Quantitative Trading Series Part 2: Further Insight to Trading Digital Assets Utilising Machine Learning

Moses Dada CQF
Digital Alpha Research
8 min readJan 1, 2020

This marks the second part of The Quantitative Trading Series, where we will continue to highlight and expand our insights in Part 1 and the additional quantitative methods that can be applied in the world of digital assets.

In this article, we will continue to demonstrate just how well various machine learning algorithms perform when trading digital assets and compare them in terms of prediction accuracy and ultimately, returns.

Specifically, we will compute and investigate 1) Cross Validations/ K-Fold Cross Validations 2) Confusion Matrices 3) Support Vector Machines 4) Random Forests and Ensemble Methods.
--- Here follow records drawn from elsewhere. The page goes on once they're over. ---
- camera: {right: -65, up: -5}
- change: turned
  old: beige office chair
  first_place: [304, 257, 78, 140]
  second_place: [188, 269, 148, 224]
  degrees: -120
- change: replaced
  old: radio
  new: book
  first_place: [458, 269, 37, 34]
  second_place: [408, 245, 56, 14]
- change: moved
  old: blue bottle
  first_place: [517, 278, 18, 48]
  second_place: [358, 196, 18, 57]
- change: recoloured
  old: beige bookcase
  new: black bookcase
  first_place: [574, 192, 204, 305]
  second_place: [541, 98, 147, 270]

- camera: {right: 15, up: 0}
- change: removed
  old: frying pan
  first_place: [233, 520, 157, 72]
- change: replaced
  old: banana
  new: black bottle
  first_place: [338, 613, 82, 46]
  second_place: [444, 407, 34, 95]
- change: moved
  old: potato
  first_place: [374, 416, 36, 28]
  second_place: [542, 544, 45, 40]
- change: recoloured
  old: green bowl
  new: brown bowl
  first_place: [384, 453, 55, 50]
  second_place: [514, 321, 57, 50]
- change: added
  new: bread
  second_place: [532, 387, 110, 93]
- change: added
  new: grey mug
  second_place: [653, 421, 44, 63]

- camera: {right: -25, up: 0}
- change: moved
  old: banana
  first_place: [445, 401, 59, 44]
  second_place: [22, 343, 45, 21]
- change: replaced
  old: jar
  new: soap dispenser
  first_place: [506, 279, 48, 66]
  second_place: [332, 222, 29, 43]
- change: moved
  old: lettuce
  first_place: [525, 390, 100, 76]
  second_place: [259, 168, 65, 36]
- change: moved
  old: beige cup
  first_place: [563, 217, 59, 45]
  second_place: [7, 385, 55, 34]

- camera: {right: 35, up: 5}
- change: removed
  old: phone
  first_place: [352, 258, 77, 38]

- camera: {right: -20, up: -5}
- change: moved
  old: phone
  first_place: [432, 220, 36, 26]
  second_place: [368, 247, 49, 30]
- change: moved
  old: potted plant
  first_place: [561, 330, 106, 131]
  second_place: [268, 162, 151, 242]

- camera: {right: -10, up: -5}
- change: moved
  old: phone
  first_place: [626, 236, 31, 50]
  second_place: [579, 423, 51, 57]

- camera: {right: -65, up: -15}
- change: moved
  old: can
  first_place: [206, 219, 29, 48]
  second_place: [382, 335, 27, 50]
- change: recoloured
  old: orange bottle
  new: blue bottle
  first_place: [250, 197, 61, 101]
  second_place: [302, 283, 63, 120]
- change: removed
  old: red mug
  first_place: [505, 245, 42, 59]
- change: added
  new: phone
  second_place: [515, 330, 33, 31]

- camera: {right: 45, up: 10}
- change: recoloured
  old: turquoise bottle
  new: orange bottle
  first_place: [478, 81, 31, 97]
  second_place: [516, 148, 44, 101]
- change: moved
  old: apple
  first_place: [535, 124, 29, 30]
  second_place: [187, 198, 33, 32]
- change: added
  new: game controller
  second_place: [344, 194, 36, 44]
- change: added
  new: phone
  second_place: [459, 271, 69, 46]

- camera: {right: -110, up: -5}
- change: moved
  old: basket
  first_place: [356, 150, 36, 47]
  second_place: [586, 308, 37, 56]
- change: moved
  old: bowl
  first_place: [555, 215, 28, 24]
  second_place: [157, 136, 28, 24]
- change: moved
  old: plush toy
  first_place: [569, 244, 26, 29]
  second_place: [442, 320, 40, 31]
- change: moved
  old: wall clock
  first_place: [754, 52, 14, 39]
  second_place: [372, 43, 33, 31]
We will go on to state simple definitions of these techniques without stating the mathematical properties and solving from first principles.

Definitions

Definition 1: Cross Validation

Cross Validation, sometimes called out-of-sample testing, is a model validation technique implemented to assess how the results of statistical analysis will generalise to an independent data set.

Definition 2: Confusion Matrix

Confusion Matrix, also known as an error matrix, is a specific table layout that allows visualisation of the performance of an algorithm.

Definition 3: Support Vector Machines

Support Vector Machine (SVM) is a discriminative classifier formally defined by a separating hyperplane. More formally, a support-vector machine constructs a hyperplane or set of hyperplanes in a high or infinite-dimensional space, which can be used for classification, regression, or other tasks like outliers detection.

Definition 4: Random Forests and Ensemble Methods

Random Forests or Random Decision Forests are an ensemble learning method for classification, regression and other tasks that operates by constructing a multitude of decision trees at training time and outputting the class that is the mode of the classes (classification) or mean prediction (regression) of the individual trees. Random decision forests correct for decision trees’ habit of overfitting to their training set.

In statistics and machine learning, ensemble methods use multiple learning algorithms to obtain better predictive performance than could be obtained from any of the constituent learning algorithms alone.

Implementation

We will continue to use the same technical indicators or features used in insight in Part 1 for predictions:

1) Momentum and 2) Moving Averages (MA) with 9 Periods (MA9), 200 Periods (MA200) and Exponential Moving Average with 20 Periods (EMA20).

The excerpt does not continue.